Here is a look at several novel diagnostic techniques and treatments now available, as well as what research is currently underway:

Endoscopic GERD technique

One innovative technique being offered by the Esophageal Center is transoral incisionless fundoplication (TIF) for the treatment of GERD in non-obese patients. According to John Rodriguez, MD, Director of Surgical Endoscopy: “Regular surgical fundoplication requires an incision in the upper abdomen. TIF is less invasive and is done through the mouth as an outpatient procedure with minimal postoperative recovery time.” The procedure is very effective, with similar results to surgery and medication for GERD patients. In addition, TIF may be an option for patients with small hernias (<2 cm), he says.

Barrett’s esophagus and early esophageal cancer

For patients with Barrett’s esophagus and early esophageal cancer, Dr. Thota offers both cutting-edge diagnostic techniques and treatments. For example, in patients with Barrett’s esophagus and dysplasia, instead of performing surveillance endoscopies, ablation can be offered to greatly reduce the risk of progression to cancer.


“As a research and multidisciplinary center, we are able to adopt the latest techniques and standards to offer optimal care to patients,” Dr. Thota says. “We get a lot of patients who come to us for third and fourth opinions, and referrals from physicians who aren’t sure how to proceed with a case. And that’s what we’re here for.”

The Esophageal Center is offering several new procedures for the management of Barrett’s esophagus and dysplasia, such as radiofrequency ablation, endoscopic mucosal resection and cryotherapy using truFreeze® cryospray, the Coldplay cryoballoon and the hybrid APC thermal ablation procedure. “These techniques can destroy the diseased tissue while leaving the underlying healthy tissue untouched,” she says.

Problem 1:
According to the esophageal care passage, who is the Director of Surgical Endoscopy?
Problem 2:
Write out the section of the esophageal care passage that opens with the words containing "Here is a look" and closes with "cm), he says.". Copy it without changes.

Data under study:

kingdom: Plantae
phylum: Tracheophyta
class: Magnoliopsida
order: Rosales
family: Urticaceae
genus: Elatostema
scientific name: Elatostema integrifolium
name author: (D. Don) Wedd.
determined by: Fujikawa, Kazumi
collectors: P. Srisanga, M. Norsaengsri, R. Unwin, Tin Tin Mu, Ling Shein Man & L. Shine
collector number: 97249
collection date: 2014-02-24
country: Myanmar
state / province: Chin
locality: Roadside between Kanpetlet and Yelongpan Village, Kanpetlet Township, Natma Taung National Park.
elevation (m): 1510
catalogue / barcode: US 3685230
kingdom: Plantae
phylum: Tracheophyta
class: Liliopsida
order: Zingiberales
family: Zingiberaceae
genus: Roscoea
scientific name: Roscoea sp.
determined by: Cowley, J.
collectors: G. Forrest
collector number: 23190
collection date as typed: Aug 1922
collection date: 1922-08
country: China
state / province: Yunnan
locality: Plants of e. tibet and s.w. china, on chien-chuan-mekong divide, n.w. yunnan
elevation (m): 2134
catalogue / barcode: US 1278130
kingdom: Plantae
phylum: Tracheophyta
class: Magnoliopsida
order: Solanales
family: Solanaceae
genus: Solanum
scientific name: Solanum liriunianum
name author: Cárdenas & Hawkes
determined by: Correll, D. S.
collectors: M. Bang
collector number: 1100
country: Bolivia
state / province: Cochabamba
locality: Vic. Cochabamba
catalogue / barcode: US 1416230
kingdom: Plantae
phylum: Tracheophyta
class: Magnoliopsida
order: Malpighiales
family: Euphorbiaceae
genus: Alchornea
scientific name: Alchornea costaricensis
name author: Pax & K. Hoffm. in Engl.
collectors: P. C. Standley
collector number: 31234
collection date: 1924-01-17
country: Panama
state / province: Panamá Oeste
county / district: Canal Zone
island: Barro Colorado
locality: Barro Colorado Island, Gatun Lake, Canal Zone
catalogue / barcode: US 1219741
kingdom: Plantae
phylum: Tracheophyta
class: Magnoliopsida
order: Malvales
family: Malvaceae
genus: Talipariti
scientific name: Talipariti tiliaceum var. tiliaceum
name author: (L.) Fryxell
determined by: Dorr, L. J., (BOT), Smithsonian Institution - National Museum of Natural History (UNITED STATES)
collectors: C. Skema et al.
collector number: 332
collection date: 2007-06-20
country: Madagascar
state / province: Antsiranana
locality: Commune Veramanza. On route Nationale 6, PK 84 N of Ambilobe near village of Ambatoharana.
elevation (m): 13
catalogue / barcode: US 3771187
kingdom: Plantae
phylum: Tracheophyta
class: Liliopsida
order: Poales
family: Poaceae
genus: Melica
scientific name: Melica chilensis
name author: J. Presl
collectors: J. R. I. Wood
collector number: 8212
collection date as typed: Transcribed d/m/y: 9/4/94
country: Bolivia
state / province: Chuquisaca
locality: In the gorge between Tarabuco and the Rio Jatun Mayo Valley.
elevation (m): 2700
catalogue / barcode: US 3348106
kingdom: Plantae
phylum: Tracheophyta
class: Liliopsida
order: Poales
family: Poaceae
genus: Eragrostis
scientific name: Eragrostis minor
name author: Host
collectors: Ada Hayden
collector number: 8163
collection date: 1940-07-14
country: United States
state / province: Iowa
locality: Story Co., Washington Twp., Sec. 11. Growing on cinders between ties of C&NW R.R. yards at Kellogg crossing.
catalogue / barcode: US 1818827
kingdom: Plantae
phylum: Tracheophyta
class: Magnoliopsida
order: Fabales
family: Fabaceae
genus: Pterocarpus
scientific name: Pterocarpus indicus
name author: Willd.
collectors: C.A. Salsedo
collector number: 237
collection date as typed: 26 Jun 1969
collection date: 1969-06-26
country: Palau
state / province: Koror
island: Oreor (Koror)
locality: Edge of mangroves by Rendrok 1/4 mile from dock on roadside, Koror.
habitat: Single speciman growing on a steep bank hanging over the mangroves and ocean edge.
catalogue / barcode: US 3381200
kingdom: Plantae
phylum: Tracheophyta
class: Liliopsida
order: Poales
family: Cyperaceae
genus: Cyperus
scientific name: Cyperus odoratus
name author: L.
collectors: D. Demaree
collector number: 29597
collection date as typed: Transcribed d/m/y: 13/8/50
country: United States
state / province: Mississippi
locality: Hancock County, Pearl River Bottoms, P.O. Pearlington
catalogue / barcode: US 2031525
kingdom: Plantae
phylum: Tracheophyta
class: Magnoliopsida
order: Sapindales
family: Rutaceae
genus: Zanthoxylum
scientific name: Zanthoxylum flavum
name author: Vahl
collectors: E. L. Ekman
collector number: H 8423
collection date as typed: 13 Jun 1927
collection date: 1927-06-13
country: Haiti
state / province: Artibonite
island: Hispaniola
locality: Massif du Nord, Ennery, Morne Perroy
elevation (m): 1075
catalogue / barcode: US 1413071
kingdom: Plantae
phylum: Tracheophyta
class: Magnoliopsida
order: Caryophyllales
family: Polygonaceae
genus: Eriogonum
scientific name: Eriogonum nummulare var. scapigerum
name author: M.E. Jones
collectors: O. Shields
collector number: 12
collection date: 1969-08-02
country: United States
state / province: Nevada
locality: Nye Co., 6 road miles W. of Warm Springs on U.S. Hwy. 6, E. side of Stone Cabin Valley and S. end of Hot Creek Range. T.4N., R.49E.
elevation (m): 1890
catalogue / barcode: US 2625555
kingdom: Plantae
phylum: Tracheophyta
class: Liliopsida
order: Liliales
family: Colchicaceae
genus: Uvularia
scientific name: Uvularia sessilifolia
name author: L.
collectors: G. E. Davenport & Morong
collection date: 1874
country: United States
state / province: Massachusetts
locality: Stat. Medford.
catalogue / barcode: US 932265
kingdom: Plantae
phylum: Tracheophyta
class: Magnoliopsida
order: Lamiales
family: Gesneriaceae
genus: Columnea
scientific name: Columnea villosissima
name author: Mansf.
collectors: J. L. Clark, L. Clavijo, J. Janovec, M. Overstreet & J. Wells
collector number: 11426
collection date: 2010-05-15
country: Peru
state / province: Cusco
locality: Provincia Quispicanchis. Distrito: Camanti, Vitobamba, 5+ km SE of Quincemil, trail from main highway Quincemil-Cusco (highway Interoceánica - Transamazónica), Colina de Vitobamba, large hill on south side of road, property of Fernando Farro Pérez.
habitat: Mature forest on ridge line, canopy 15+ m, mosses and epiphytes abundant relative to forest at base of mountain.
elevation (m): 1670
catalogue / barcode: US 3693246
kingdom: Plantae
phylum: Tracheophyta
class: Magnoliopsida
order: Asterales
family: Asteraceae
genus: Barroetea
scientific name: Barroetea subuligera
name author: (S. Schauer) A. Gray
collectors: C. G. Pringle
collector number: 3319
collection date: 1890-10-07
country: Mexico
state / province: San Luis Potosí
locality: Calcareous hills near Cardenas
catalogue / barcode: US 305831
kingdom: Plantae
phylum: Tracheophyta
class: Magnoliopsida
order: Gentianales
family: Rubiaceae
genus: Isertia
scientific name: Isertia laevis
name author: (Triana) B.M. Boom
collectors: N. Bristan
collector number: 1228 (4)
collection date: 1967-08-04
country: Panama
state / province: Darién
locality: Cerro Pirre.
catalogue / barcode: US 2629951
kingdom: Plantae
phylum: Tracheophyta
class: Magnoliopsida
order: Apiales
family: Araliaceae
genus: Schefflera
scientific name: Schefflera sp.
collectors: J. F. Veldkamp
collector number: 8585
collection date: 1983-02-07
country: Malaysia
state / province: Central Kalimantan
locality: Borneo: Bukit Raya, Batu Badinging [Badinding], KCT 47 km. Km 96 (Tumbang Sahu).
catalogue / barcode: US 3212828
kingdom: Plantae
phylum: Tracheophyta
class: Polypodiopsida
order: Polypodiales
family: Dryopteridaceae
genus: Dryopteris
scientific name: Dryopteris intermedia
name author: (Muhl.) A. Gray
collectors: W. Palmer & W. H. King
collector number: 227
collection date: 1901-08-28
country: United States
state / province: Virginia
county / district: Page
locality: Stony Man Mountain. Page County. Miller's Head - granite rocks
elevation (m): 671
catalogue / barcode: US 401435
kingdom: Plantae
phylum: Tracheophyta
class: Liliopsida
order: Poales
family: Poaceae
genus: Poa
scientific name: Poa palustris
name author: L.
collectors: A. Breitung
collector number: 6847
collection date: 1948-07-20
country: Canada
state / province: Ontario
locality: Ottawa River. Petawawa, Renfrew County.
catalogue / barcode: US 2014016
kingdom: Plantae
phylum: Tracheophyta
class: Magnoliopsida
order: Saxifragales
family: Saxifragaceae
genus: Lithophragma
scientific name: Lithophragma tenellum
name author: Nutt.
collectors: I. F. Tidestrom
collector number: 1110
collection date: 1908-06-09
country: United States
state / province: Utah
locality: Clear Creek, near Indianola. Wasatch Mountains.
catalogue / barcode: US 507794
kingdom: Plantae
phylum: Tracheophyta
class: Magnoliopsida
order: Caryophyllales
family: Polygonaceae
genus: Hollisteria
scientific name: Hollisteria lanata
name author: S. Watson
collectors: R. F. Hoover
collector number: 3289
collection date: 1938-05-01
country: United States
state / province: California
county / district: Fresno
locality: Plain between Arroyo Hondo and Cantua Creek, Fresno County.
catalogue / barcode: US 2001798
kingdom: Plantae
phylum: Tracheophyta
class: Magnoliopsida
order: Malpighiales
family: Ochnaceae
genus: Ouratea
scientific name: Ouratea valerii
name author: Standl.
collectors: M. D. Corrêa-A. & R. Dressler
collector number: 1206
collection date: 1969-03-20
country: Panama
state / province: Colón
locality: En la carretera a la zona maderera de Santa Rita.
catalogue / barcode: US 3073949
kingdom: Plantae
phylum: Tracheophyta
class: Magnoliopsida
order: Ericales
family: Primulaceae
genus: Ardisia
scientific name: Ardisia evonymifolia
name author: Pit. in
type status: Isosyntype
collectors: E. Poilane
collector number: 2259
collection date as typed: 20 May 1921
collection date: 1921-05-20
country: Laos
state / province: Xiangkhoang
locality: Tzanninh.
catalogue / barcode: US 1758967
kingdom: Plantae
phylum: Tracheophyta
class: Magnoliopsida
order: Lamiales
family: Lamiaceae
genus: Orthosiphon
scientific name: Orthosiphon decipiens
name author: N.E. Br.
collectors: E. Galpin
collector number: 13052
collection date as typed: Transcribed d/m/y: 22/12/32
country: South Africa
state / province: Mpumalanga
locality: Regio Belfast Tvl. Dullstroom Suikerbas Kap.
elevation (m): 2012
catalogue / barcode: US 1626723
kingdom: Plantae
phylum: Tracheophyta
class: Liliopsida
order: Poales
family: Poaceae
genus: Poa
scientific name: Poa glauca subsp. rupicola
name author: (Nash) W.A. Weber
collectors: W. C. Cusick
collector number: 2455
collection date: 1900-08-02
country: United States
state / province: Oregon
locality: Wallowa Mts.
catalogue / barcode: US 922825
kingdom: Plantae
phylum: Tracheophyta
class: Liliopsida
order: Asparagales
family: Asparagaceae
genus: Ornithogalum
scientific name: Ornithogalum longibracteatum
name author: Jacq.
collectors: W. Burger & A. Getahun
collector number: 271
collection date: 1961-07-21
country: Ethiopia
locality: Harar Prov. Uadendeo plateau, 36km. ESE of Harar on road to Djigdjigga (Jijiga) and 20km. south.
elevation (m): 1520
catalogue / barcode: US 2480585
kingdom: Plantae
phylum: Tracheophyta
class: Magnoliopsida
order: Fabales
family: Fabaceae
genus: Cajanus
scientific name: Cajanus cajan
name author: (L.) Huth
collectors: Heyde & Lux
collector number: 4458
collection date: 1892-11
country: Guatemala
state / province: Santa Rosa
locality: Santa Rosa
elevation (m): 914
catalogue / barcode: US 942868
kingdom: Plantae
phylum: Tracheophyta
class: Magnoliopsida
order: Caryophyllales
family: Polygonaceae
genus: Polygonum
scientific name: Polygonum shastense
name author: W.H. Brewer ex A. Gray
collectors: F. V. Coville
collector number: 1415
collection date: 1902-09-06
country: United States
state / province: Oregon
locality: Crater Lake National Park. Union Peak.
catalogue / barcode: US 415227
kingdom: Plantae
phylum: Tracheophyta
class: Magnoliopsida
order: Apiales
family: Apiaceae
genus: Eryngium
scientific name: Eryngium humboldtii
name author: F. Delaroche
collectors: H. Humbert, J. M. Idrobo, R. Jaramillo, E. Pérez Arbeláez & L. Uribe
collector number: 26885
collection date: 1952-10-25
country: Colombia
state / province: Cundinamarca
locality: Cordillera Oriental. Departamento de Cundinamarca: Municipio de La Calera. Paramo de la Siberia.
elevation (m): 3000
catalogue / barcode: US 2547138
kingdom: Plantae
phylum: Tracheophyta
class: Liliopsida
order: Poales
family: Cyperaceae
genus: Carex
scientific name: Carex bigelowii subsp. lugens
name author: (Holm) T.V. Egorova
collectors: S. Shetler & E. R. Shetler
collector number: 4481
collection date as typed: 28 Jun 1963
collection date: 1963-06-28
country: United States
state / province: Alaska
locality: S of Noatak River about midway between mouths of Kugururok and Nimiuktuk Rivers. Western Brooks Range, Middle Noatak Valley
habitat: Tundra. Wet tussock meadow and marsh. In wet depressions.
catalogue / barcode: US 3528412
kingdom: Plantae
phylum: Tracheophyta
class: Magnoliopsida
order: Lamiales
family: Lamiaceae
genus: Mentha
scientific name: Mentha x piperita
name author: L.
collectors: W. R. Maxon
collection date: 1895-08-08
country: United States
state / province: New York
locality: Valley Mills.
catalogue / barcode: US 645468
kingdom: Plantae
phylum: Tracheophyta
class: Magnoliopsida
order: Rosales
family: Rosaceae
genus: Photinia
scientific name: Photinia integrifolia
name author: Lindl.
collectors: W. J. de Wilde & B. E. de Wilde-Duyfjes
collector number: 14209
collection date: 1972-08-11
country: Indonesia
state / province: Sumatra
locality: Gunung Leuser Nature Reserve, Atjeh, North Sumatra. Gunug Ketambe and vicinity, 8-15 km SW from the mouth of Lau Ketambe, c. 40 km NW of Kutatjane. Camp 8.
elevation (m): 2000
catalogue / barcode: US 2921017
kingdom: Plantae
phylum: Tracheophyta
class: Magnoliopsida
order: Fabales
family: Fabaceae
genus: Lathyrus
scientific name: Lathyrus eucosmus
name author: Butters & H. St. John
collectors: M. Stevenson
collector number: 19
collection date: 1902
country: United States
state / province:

Reply 1:
John Rodriguez, MD

Reply 2:
Here is a look at several novel diagnostic techniques and treatments now available, as well as what research is currently underway:

Endoscopic GERD technique

One innovative technique being offered by the Esophageal Center is transoral incisionless fundoplication (TIF) for the treatment of GERD in non-obese patients. According to John Rodriguez, MD, Director of Surgical Endoscopy: “Regular surgical fundoplication requires an incision in the upper abdomen. TIF is less invasive and is done through the mouth as an outpatient procedure with minimal postoperative recovery time.” The procedure is very effective, with similar results to surgery and medication for GERD patients. In addition, TIF may be an option for patients with small hernias (<2 cm), he says.